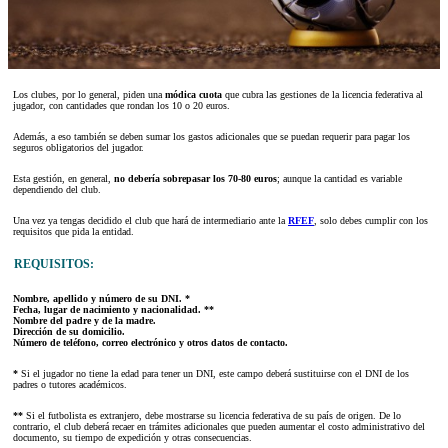
Los clubes, por lo general, piden una
módica cuota
que cubra las gestiones de la licencia federativa al
jugador, con cantidades que rondan los 10 o 20 euros.
Además, a eso también se deben sumar los gastos adicionales que se puedan requerir para pagar los
seguros obligatorios del jugador.
Esta gestión, en general,
no debería sobrepasar los 70-80 euros
; aunque la cantidad es variable
dependiendo del club.
Una vez ya tengas decidido el club que hará de intermediario ante la
RFEF
, solo debes cumplir con los
requisitos que pida la entidad.
REQUISITOS:
Nombre, apellido y número de su DNI. *
Fecha, lugar de nacimiento y nacionalidad. **
Nombre del padre y de la madre.
Dirección de su domicilio.
Número de teléfono, correo electrónico y otros datos de contacto.
*
Si el jugador no tiene la edad para tener un DNI, este campo deberá sustituirse con el DNI de los
padres o tutores académicos.
**
Si el futbolista es extranjero, debe mostrarse su licencia federativa de su país de origen. De lo
contrario, el club deberá recaer en trámites adicionales que pueden aumentar el costo administrativo del
documento, su tiempo de expedición y otras consecuencias.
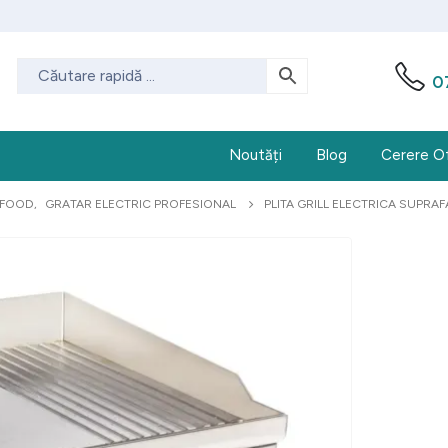
0
Noutăți
Blog
Cerere O
-FOOD
,
GRATAR ELECTRIC PROFESIONAL
PLITA GRILL ELECTRICA SUPRA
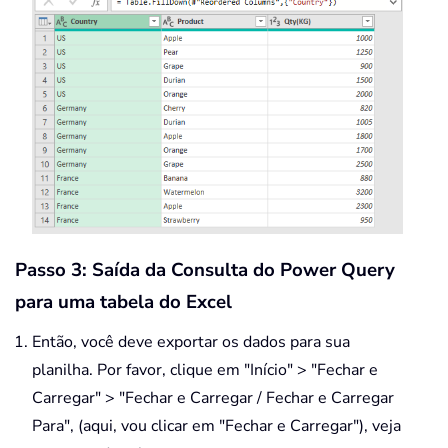
Passo 3: Saída da Consulta do Power Query
para uma tabela do Excel
Então, você deve exportar os dados para sua
planilha. Por favor, clique em "Início" > "Fechar e
Carregar" > "Fechar e Carregar / Fechar e Carregar
Para", (aqui, vou clicar em "Fechar e Carregar"), veja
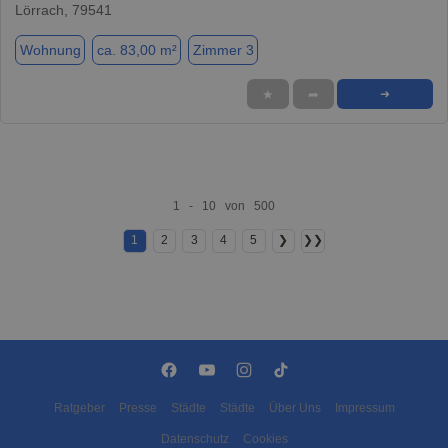
Lörrach, 79541
Wohnung
ca. 83,00 m²
Zimmer 3
★
➦
➜
1 - 10 von 500
1
2
3
4
5
❯
❯❯
Ratgeber
Presse
Städte
Städte
Über Uns
Impressum
Datenschutz
Cookies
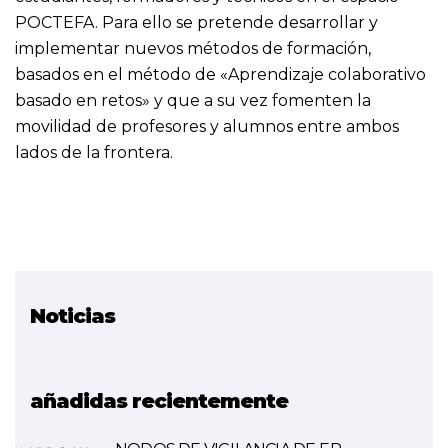
POCTEFA. Para ello se pretende desarrollar y
implementar nuevos métodos de formación,
basados en el método de «Aprendizaje colaborativo
basado en retos» y que a su vez fomenten la
movilidad de profesores y alumnos entre ambos
lados de la frontera.
Noticias
Proyecto relacionado
COOPWOOD-POCTEFA
añadidas recientemente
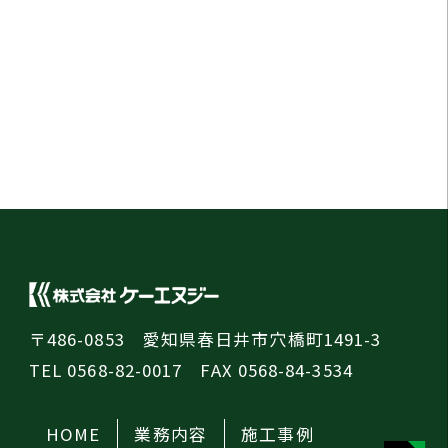
〒486-0853 愛知県春日井市穴橋町1491-3
TEL 0568-82-0017 FAX 0568-84-3534
HOME
業務内容
施工事例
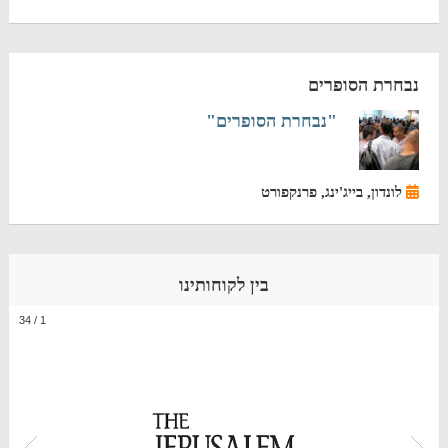
נבחרת הסופרים
"נבחרת הסופרים"
לונדון, בייג'ינג, פרנקפורט
בין לקוחותינו
34
/
1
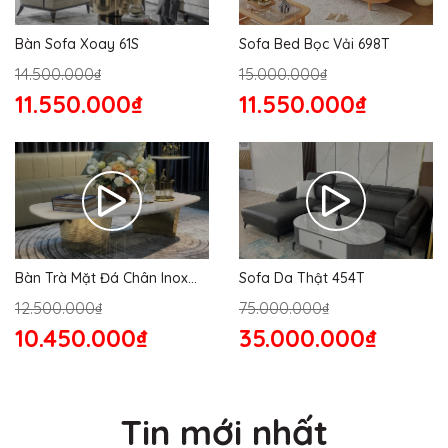
Bàn Sofa Xoay 61S
Sofa Bed Bọc Vải 698T
14.500.000₫
15.000.000₫
11.550.000₫
11.550.000₫
Bàn Trà Mặt Đá Chân Inox
Sofa Da Thật 454T
176S
12.500.000₫
75.000.000₫
10.450.000₫
35.000.000₫
Tin mới nhất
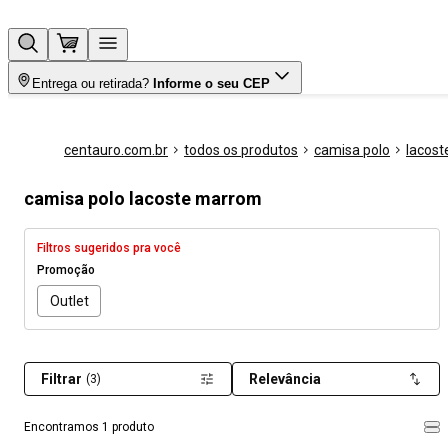
Entrega ou retirada?
Informe o seu CEP
centauro.com.br
todos os produtos
camisa polo
lacost
camisa polo lacoste marrom
Filtros sugeridos pra você
Promoção
Outlet
Filtrar
Relevância
(3)
Encontramos 1 produto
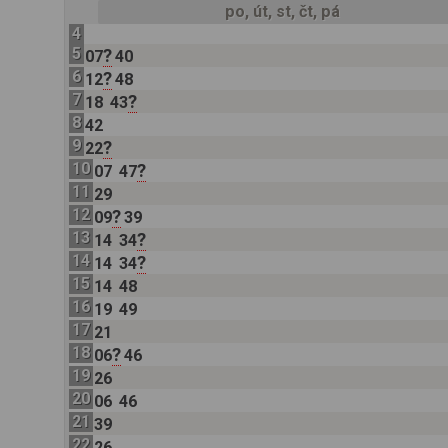
po, út, st, čt, pá
4
5
?
07
40
6
?
12
48
7
?
18
43
8
42
9
?
22
10
?
07
47
11
29
12
?
09
39
13
?
14
34
14
?
14
34
15
14
48
16
19
49
17
21
18
?
06
46
19
26
20
06
46
21
39
22
26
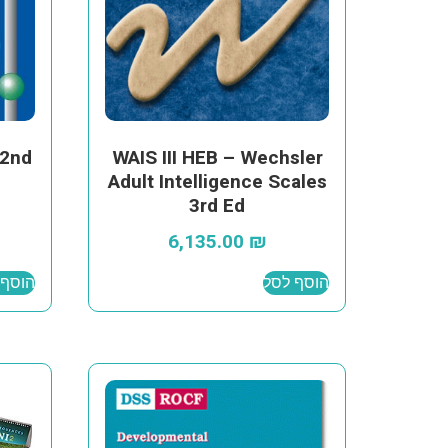
2nd
WAIS III HEB – Wechsler
Adult Intelligence Scales
3rd Ed
6,135.00
₪
הוסף לסל
הוסף 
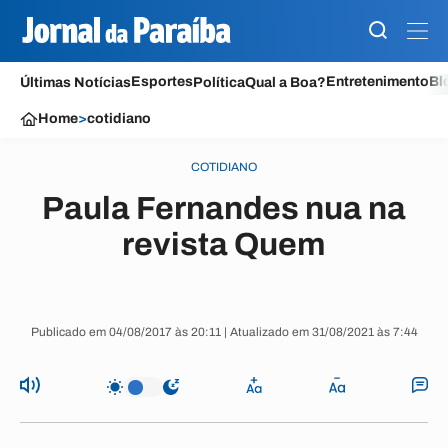
Esportes
Entretenimento
Bl
Últimas Notícias
Política
Qual a Boa?
Home
>
cotidiano
COTIDIANO
Paula Fernandes nua na
revista Quem
Publicado em 04/08/2017 às 20:11 | Atualizado em 31/08/2021 às 7:44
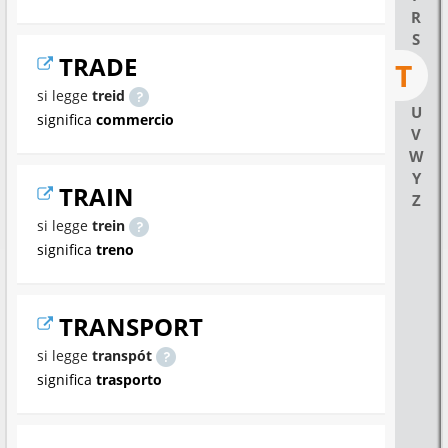
R
S
TRADE
T
si legge
treid
U
significa
commercio
V
W
Y
TRAIN
Z
si legge
trein
significa
treno
TRANSPORT
si legge
transpót
significa
trasporto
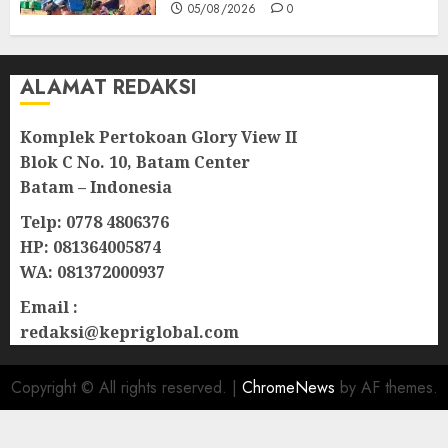
05/08/2026
0
ALAMAT REDAKSI
Komplek Pertokoan Glory View II
Blok C No. 10, Batam Center
Batam – Indonesia
Telp: 0778 4806376
HP: 081364005874
WA: 081372000937
Email :
redaksi@kepriglobal.com
Copyright © All rights reserved.
|
ChromeNews
by AF themes.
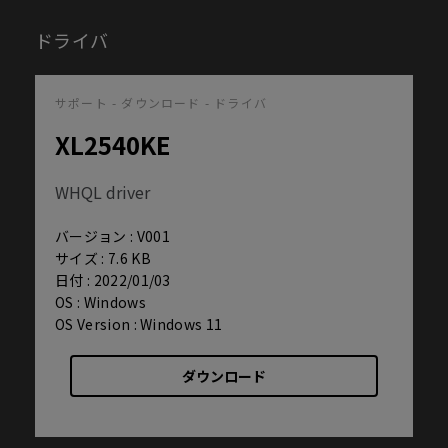
ドライバ
サポート - ダウンロード - ドライバ
XL2540KE
WHQL driver
バージョン : V001
サイズ : 7.6 KB
日付 : 2022/01/03
OS : Windows
OS Version : Windows 11
ダウンロード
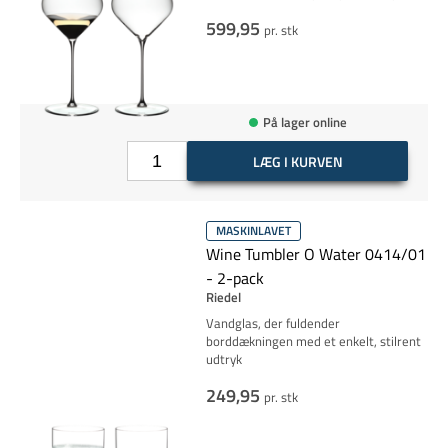
599,95
pr. stk
På lager online
LÆG I KURVEN
MASKINLAVET
Wine Tumbler O Water 0414/01
- 2-pack
Riedel
Vandglas, der fuldender
borddækningen med et enkelt, stilrent
udtryk
249,95
pr. stk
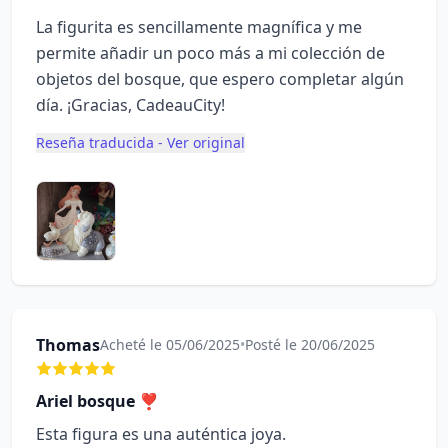
La figurita es sencillamente magnífica y me
permite añadir un poco más a mi colección de
objetos del bosque, que espero completar algún
día. ¡Gracias, CadeauCity!
Reseña traducida - Ver original
Thomas
Acheté le 05/06/2025
•
Posté le 20/06/2025
Ariel bosque ❣️
Esta figura es una auténtica joya.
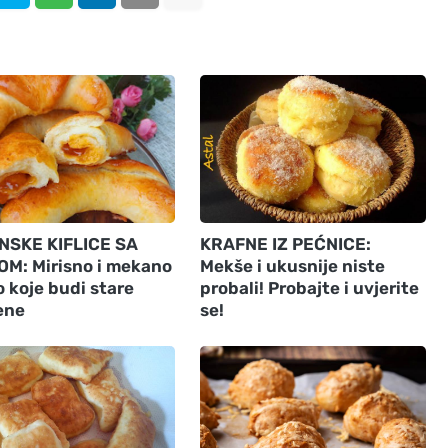
NSKE KIFLICE SA
KRAFNE IZ PEĆNICE:
M: Mirisno i mekano
Mekše i ukusnije niste
 koje budi stare
probali! Probajte i uvjerite
ene
se!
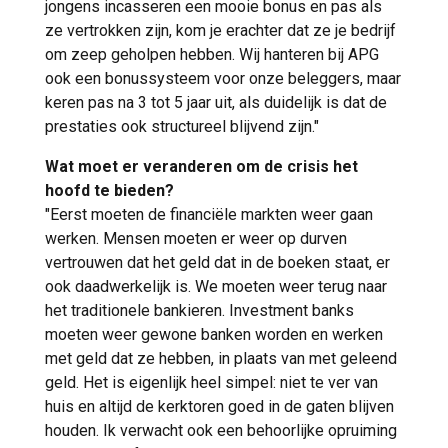
jongens incasseren een mooie bonus en pas als
ze vertrokken zijn, kom je erachter dat ze je bedrijf
om zeep geholpen hebben. Wij hanteren bij APG
ook een bonussysteem voor onze beleggers, maar
keren pas na 3 tot 5 jaar uit, als duidelijk is dat de
prestaties ook structureel blijvend zijn."
Wat moet er veranderen om de crisis het
hoofd te bieden?
"Eerst moeten de financiële markten weer gaan
werken. Mensen moeten er weer op durven
vertrouwen dat het geld dat in de boeken staat, er
ook daadwerkelijk is. We moeten weer terug naar
het traditionele bankieren. Investment banks
moeten weer gewone banken worden en werken
met geld dat ze hebben, in plaats van met geleend
geld. Het is eigenlijk heel simpel: niet te ver van
huis en altijd de kerktoren goed in de gaten blijven
houden. Ik verwacht ook een behoorlijke opruiming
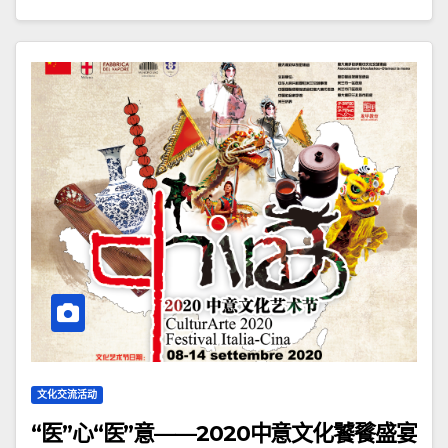
文化交流活动
“医”心“医”意——2020中意文化饕餮盛宴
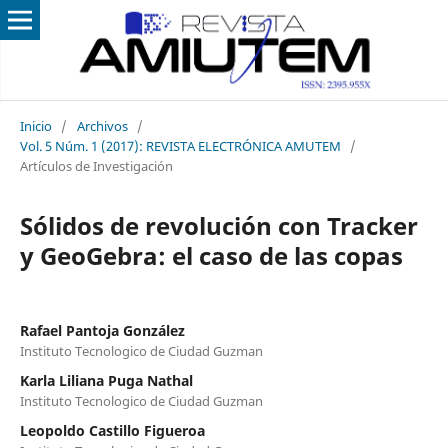
Inicio
/
Archivos
/
Vol. 5 Núm. 1 (2017): REVISTA ELECTRÓNICA AMUTEM
/
Artículos de Investigación
Sólidos de revolución con Tracker
y GeoGebra: el caso de las copas
Rafael Pantoja González
Instituto Tecnologico de Ciudad Guzman
Karla Liliana Puga Nathal
Instituto Tecnologico de Ciudad Guzman
Leopoldo Castillo Figueroa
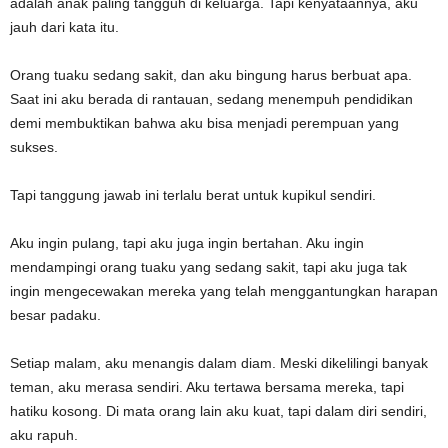
adalah anak paling tangguh di keluarga. Tapi kenyataannya, aku
jauh dari kata itu.
Orang tuaku sedang sakit, dan aku bingung harus berbuat apa.
Saat ini aku berada di rantauan, sedang menempuh pendidikan
demi membuktikan bahwa aku bisa menjadi perempuan yang
sukses.
Tapi tanggung jawab ini terlalu berat untuk kupikul sendiri.
Aku ingin pulang, tapi aku juga ingin bertahan. Aku ingin
mendampingi orang tuaku yang sedang sakit, tapi aku juga tak
ingin mengecewakan mereka yang telah menggantungkan harapan
besar padaku.
Setiap malam, aku menangis dalam diam. Meski dikelilingi banyak
teman, aku merasa sendiri. Aku tertawa bersama mereka, tapi
hatiku kosong. Di mata orang lain aku kuat, tapi dalam diri sendiri,
aku rapuh.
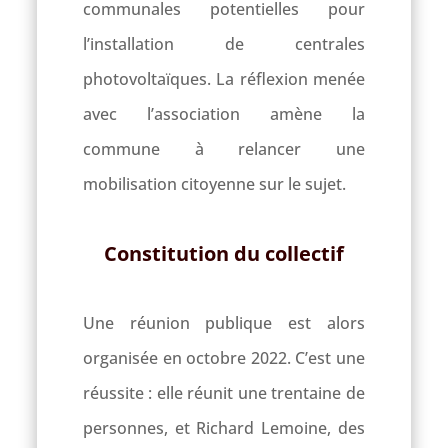
communales potentielles pour
l’installation de centrales
photovoltaïques. La réflexion menée
avec l’association amène la
commune à relancer une
mobilisation citoyenne sur le sujet.
Constitution du collectif
Une réunion publique est alors
organisée en octobre 2022. C’est une
réussite : elle réunit une trentaine de
personnes, et Richard Lemoine, des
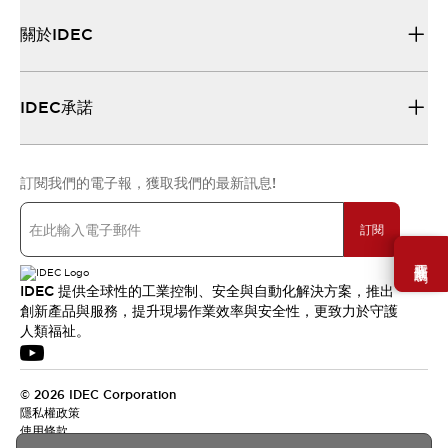
關於IDEC
IDEC承諾
訂閱我們的電子報，獲取我們的最新訊息!
訂閱
需要幫助嗎？
IDEC 提供全球性的工業控制、安全與自動化解決方案，推出
創新產品與服務，提升現場作業效率與安全性，更致力於守護
人類福祉。
© 2026 IDEC Corporation
隱私權政策
使用條款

--*--

Request: Copy out, from the data above, every line holding the word "geld".

Written reply:
vertrouwen dat het geld dat in de boeken staat, er
met geld dat ze hebben, in plaats van met geleend
geld. Het is eigenlijk heel simpel: niet te ver van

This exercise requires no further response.